Earlier this month, the Middle Years students tried their hand at Geography Fieldwork. Fieldwork is an important component of the subject, as it allows budding geographers to not only collect data and run tests, but to also engage with the world around them.
As we had just completed a unit about coastlines, we traveled to Starfish Point to observe the coast and what is being done to protect the coastline. We made sure to pack a directional compass, meter sticks, a mathematical compass, and cameras.

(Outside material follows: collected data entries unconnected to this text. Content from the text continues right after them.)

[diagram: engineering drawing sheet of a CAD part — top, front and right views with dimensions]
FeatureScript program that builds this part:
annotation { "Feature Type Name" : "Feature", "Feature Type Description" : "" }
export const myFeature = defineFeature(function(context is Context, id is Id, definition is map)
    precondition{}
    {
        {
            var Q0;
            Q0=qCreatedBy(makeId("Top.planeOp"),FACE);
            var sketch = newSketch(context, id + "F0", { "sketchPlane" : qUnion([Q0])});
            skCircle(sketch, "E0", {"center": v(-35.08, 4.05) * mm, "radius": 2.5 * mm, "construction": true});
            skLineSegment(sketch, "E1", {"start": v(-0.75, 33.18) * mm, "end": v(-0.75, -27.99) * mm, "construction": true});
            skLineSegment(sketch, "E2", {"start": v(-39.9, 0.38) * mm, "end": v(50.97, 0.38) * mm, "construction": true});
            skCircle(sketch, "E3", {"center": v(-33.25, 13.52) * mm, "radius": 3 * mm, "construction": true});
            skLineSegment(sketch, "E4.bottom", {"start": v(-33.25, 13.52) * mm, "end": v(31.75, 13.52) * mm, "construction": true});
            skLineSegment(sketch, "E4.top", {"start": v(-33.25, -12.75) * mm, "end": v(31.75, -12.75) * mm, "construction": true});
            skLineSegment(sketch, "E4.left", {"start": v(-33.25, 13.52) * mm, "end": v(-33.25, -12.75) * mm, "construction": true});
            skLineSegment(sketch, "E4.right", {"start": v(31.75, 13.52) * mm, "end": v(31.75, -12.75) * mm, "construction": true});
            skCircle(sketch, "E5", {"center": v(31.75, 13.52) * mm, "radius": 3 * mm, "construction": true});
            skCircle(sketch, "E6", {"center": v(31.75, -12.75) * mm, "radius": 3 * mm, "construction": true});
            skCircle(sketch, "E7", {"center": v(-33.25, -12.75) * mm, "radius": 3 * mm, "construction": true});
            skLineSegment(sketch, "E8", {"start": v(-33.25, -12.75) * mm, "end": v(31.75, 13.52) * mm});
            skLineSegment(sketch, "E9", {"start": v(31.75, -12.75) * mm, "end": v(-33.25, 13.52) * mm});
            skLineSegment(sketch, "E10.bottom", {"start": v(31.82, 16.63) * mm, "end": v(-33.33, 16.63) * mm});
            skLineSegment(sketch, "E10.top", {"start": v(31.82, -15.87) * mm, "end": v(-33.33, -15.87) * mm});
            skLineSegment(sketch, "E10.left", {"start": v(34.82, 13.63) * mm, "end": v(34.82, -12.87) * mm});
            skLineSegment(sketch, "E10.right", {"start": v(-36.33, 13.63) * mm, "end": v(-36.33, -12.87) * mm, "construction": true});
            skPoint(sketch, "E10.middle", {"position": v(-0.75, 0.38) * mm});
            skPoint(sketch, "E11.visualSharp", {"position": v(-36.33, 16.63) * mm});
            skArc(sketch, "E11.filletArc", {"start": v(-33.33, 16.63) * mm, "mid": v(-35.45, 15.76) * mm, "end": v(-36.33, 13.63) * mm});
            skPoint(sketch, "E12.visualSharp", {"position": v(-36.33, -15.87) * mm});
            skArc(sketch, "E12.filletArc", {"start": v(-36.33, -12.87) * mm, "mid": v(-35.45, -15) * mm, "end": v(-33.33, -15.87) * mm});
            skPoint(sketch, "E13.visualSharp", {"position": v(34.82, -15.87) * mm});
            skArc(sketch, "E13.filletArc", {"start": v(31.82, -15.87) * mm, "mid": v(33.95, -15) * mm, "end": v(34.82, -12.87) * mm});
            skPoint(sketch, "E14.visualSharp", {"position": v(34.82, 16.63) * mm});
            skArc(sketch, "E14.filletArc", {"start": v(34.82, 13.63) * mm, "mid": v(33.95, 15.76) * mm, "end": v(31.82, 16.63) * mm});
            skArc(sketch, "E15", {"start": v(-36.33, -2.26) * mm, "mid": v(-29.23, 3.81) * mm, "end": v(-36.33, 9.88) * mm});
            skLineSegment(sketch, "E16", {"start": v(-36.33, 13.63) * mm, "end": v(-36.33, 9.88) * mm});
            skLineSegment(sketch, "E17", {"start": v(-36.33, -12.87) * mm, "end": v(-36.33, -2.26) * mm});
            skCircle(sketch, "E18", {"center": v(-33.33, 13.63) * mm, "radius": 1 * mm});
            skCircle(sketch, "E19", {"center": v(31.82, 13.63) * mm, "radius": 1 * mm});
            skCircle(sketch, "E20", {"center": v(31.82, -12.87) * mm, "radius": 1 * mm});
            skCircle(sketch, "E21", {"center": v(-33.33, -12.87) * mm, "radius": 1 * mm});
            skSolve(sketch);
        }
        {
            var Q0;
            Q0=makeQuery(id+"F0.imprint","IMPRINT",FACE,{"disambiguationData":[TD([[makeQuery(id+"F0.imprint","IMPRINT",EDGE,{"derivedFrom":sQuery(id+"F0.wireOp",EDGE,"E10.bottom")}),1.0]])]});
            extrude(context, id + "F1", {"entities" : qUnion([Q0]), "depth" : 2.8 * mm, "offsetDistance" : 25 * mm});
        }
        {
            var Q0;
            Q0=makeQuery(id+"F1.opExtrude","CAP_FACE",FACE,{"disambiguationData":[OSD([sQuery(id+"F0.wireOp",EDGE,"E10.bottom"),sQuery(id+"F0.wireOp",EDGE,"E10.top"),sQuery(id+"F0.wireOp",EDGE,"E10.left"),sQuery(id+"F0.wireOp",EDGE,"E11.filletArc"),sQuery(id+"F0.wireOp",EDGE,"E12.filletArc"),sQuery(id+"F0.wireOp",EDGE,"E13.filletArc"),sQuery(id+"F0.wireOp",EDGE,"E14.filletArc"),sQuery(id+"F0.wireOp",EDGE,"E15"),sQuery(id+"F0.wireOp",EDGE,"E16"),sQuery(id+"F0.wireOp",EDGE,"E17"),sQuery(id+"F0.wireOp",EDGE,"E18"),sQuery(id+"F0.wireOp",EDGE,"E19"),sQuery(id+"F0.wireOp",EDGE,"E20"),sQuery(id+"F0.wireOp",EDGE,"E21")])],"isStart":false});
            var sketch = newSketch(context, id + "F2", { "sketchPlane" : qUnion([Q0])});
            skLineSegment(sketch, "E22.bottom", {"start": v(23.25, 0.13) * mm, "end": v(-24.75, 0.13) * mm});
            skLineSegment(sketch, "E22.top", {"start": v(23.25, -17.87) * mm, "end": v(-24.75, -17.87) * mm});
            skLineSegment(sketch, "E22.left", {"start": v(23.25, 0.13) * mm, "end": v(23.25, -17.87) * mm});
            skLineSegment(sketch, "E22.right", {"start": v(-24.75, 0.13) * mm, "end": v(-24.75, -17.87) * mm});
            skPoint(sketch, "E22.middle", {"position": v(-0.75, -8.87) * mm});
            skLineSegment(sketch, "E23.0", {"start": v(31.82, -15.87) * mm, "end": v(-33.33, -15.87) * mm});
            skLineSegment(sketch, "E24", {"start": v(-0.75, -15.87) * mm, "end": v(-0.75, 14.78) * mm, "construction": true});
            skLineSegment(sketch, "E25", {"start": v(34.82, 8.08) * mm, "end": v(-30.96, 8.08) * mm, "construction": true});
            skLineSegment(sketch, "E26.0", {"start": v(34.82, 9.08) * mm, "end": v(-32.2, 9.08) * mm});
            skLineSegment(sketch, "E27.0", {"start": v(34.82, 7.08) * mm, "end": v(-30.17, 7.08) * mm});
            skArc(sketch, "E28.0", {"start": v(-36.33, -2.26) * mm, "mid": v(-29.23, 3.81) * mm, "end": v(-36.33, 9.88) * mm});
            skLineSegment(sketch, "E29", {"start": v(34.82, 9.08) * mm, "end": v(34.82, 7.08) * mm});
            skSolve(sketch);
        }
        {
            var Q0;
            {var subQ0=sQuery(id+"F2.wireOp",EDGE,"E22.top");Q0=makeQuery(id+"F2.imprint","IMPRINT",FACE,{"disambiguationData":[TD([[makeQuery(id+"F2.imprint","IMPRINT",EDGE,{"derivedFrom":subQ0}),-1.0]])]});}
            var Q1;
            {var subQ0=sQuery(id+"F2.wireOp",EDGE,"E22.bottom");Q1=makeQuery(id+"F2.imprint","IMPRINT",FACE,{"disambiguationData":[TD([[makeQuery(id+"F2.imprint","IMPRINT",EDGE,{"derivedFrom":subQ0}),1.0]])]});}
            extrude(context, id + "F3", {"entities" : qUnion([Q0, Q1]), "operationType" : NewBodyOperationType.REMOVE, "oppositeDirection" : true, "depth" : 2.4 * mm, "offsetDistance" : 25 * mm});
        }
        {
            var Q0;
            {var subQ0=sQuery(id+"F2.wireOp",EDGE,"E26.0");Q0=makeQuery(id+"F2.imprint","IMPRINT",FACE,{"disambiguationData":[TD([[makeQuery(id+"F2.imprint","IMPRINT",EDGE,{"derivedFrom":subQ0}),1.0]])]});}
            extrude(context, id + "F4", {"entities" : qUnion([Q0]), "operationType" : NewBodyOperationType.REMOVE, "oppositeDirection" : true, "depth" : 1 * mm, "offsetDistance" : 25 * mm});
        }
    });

The first task for the budding geographers was to determine if longshore drift was occurring at Starfish Point. Longshore drift is a process that can change shorelines and cause erosion. Waves and prevailing winds can draw sand away from beaches – something we don’t want to see at Starfish Point! As an experiment, we threw a bunch of corks into the water. The corks would act as giant granules of sand for us to observe. What we saw was that longshore drift does occur at Starfish Point; the corks were carried by the direction of the waves quickly along the shore line. This showed us that the waves pull sand back out with them, and repeat this process as the waves move down the coast.
The second task the Grade 7s had to do was determine if the groynes (rigid structures built from an ocean shore that interrupts water flow and limits the movement of sediment) in place on the beach were stopping the longshore drift from eroding the beach away. Before the Fieldwork, Kai and Seáne predicted that if the groynes were doing their job, then there should be a build-up of sand along one side of the groynes. By taking measurements on both sides of the groynes, and the students’ prediction was correct! The results showed that, yes, there was a bigger build-up of sand on the north side of groynes, which means they were stopping the sand from being dragged back into the ocean.
The day was a success, and a great experience for the Middle Years students to see coastal processes at work, as well as test out some practical skills. Well done, Grade 7s!